(Items listed in a dataset)
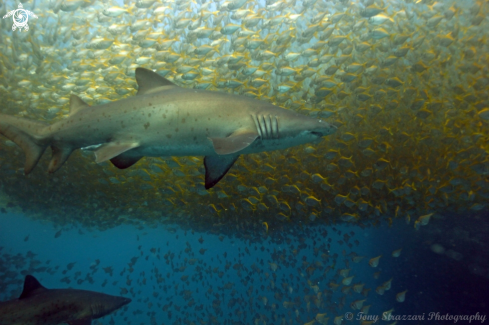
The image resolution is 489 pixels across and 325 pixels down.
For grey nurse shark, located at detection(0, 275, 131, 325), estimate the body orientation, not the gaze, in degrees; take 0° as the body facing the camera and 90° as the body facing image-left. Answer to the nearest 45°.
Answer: approximately 270°

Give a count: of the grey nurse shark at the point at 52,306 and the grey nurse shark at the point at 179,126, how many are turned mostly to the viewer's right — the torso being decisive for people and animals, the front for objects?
2

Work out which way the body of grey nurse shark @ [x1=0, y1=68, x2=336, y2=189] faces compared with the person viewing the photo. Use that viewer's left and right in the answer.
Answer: facing to the right of the viewer
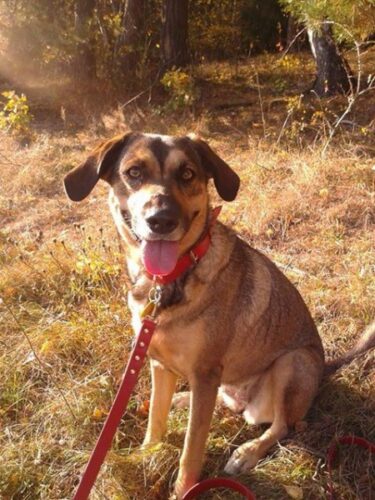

What is required → Could you write out all the rows above again, substituting "sand tiger shark" for each "grey nurse shark" and leaving everything else unchanged? Omit the pictures.

Worked solution →
The image resolution is 489 pixels across and 325 pixels down.
For sand tiger shark, located at detection(0, 275, 131, 325), estimate the body orientation, not the gaze, in degrees; take 0° as the body facing the camera and 90° as the body facing image-left. Answer to the nearest 45°.
Answer: approximately 270°

Give a count: of the sand tiger shark at the point at 52,306 and the sand tiger shark at the point at 179,126, how many are turned mostly to the viewer's right — the torso being decisive for people and animals, the front for objects?
2

Work out which way the body of sand tiger shark @ [x1=0, y1=68, x2=336, y2=189] faces compared with the person viewing the photo. Use that viewer's left and right in the answer.
Answer: facing to the right of the viewer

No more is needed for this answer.